* _SOURCE TEXT_:
--- START ---

A WHOLE JESUS FOR A WHOLE PERSONS, or
HOW TO TELL A FRAUD
1 John 4.1-12
May 31, 2015
Is the Islamic State a legitimate form of Islam or not? Certain statements by our government would give the impression that the Islamic State is un-Islamic. This is suggested, so it is argued, in order to avoid the impression that the West is engaged in a holy war directly with Islam.
While the suggestion that the Islamic State is un-Islamic may be understandable from a tactical standpoint, it has been criticized from a strategic perspective as being wrongheaded. In fact, this suggestion is dangerously unhelpful to containing and ultimately stopping the violence in the Middle East.[1] The Islamic State does represent a form of Islam that has a history and can be supported from texts found in the Qur’an.
Therefore to call the Islamic State un-Islamic insults large swaths of Muslims who believe to their deaths that the Qur’an is verbally inerrant Scripture. More believers are primed to become terrorists to martyr themselves for the defense of their faith. It creates the perfect incentive for acts of barbarism against Western targets and Arab Christians which are videotaped and used with tremendous propaganda effects.
It is crucial to call the Islamic State “Islamic” for the simple reason that it does quote the Qur’an for its legitimacy. So let’s talk about the Qur’an for a minute. The content of the Qur’an grew over a long time, in multiple historical settings, facing changing circumstances, challenges, threats, and opportunities. In that sense it is like our Bible. And like our Bible, the Qur’an does not speak with one voice. Generally speaking, the parts of the Qur’an which are attributed to Mohammad during his later stay in Medina are more aggressive than his earlier, more peaceful ones from Mecca.[2]
What we in the West are waking up to is that a large part of the Muslim world has made a decision to base their faith and practice on the Mecca texts. This has come about almost unnoticed over the past centuries through what can be called a quiet reformation, if you will. This reformation has moved Islam out of its 7th century way of doing things to something more recognizable as a modern day religion. Away from Medina and toward Mecca, again to speak very broadly.
This reformation, no surprise, has sparked a counter-reformation, being carried out by the Islamic State and other groups. As you might expect, Mohammad’s sayings from Medina are more prominent in Islamic State theology and practice than the parts that are attributed to Mohammad during his earlier stay in Mecca. The aim of this counter-reformation is to capture modern Islam and take it back to its roots in Medina. Away from Mecca and back to Medina.
This counter-reformation thinks modern Islam has gone off the rails. It is apostate, following the trends of the Western world. The counter-reformation wins soldiers and cash for its battle against apostate Muslims every time it can show how evil an enemy is the Western world. What is happening in the Muslim world is a fight over which texts in the Qur’an will be pushed to the foreground and which to the back. Again, to speak broadly, Medina versus Mecca.

--- END ---

* _DATA TO EXAMINE_:
--- START ---

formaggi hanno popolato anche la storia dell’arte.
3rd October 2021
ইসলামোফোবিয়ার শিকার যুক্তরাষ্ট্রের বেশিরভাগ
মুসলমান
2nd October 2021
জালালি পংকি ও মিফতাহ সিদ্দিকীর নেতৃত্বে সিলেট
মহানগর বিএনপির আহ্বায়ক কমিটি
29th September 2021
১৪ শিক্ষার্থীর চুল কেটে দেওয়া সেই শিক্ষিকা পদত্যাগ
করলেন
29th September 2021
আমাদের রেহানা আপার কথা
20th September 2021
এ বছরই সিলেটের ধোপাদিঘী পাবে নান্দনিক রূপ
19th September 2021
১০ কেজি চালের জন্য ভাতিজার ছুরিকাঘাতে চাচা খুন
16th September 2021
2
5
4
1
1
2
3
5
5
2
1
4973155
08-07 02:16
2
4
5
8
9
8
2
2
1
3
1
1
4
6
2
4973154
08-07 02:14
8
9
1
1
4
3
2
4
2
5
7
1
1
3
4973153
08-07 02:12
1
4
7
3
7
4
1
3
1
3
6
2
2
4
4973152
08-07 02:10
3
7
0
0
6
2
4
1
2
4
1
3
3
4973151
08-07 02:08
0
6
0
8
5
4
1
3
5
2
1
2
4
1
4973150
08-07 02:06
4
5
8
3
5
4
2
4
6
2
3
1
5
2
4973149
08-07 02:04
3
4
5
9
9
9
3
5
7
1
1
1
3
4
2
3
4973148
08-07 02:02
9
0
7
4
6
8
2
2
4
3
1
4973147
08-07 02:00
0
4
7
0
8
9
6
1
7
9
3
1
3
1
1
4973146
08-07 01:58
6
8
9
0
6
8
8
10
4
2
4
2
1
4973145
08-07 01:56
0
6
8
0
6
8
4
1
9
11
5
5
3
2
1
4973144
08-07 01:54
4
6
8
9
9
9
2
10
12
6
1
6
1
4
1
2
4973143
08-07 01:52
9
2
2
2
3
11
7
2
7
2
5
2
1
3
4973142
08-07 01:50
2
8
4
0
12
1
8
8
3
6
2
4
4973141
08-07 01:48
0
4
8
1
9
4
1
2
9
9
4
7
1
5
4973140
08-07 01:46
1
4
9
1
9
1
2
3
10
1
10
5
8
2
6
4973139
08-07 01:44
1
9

--- END ---

Reproduce the sermon on the Islamic State above, word for word, everything from "Therefore to call" down to "tremendous propaganda effects.".

Therefore to call the Islamic State un-Islamic insults large swaths of Muslims who believe to their deaths that the Qur’an is verbally inerrant Scripture. More believers are primed to become terrorists to martyr themselves for the defense of their faith. It creates the perfect incentive for acts of barbarism against Western targets and Arab Christians which are videotaped and used with tremendous propaganda effects.